Dividend recaps unquestionably have a bad reputation. And to some extent deservedly so: some of those companies that were recapitalised during the boom years couldn't handle the additional debt burden when markets went south.
This poses a problem for the industry in and of itself. When you're under the political spotlight, as private equity is in various jurisdictions at the moment, engaging in a practice that is often portrayed as flagrant asset-stripping is less than ideal. The likely result is peculiar legislation or regulation, like the provision within the AIFMD that will preclude EU private equity firms (but not others) from doing dividend recaps in the first two years of owning a company – an arbitrary limit that seems like a PR exercise as much as anything else.
There's also a good argument that dividend recaps affect alignment of interest: if a sponsor recaps a company in a way that effectively pays back all its original capital, the incentive to develop that investment subsequently might be diminished.

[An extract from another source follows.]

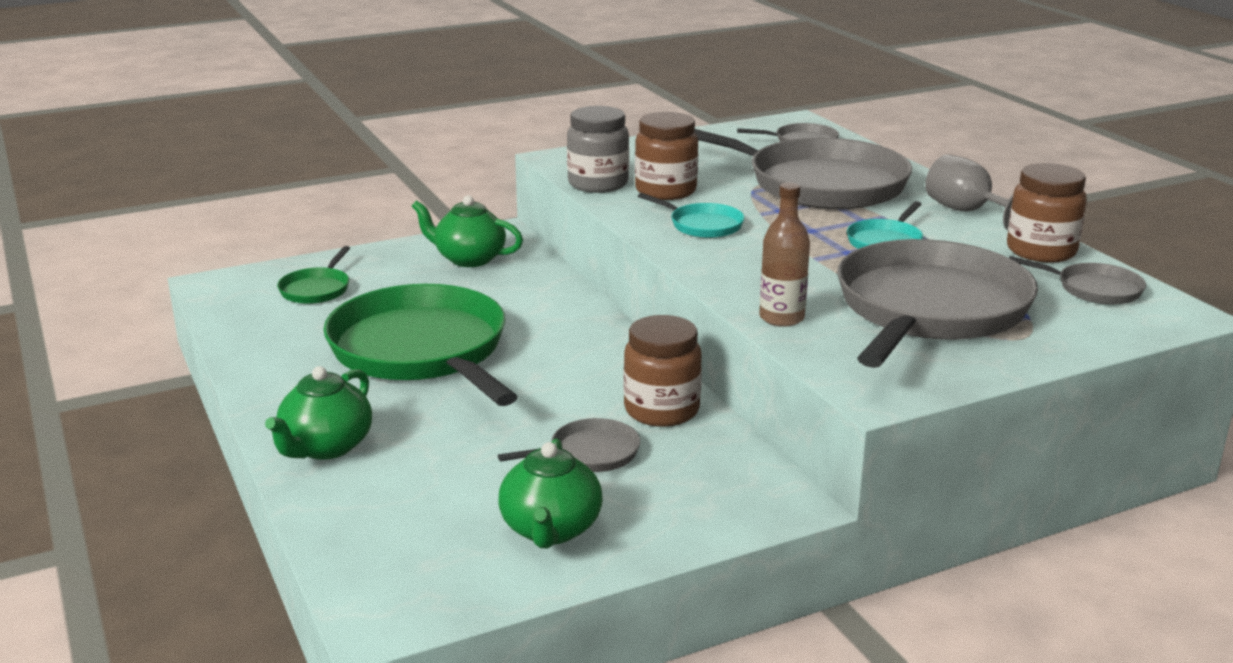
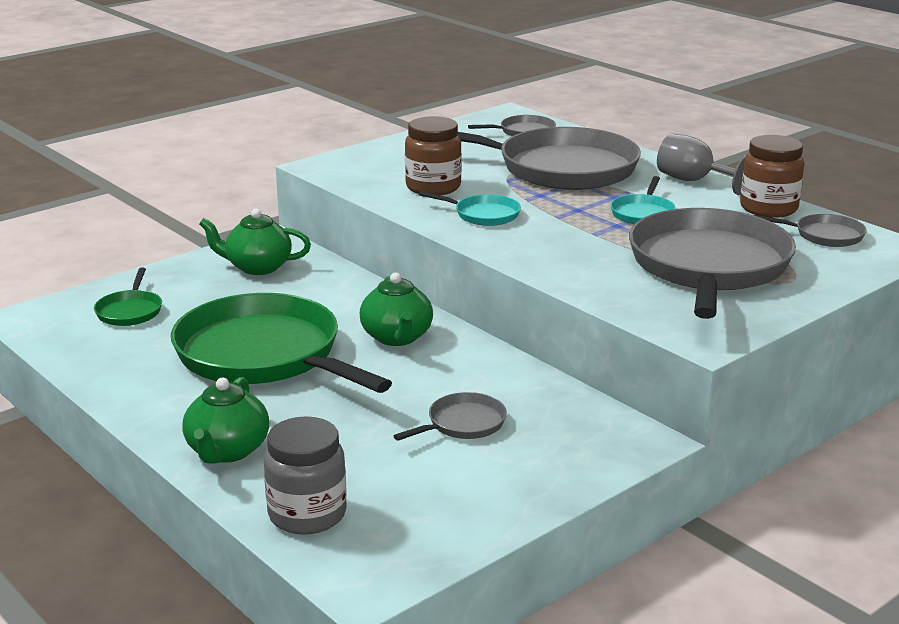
camera: 15 degrees left, 0 degrees up
(551, 530) = (466, 491): green teapot -> green teapot (397, 337)
(598, 184) = (369, 187): grey jar -> grey jar (307, 514)
(661, 410) = (503, 379): brown jar -> none
(781, 318) = (596, 287): brown bottle -> none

But on the whole, criticism of dividend recaps misses the point. They're not a good or bad thing per se, just as leveraged buyouts are not a good or bad thing per se. The key question is where leverage levels end up afterwards. Acccording to Fitch, the dividend recaps of 2012 will be “much more conservatively structured” than those in the boom years: leverage is likely to go out to 4.5x and 5x on average, well below the average of 6x it recorded in 2006.
Of course, we're in a very different market now: it will always be a risk to increase debt levels (and thus interest payments) in a flat economy where many companies are struggling to deliver growth.
On the other hand, many of these original deals were done at relatively low gearing, with larger-than-usual equity tranches – and that was due to credit market constraints, not cashflow constraints. So it's perfectly plausible that some portfolio companies can actually handle higher levels of leverage relatively comfortably. Bond and loan investors – many of whom actually want more exposure to high-yield in the current environment, lest we forget – should be perfectly capable of assessing this on a case-by-case basis.
It's also worth remembering, as the FT's Lex column pointed out this week, that private equity firms are by no means the only ones who recapitalise their loans to free up cash – it happens extensively in the public markets too. Which only serves to highlight the central point here: castigating dividend recaps indiscriminately as a symptom of private equity greed is misguided and misleading. There will be good ones and bad ones. It's up to investors to decide which is which.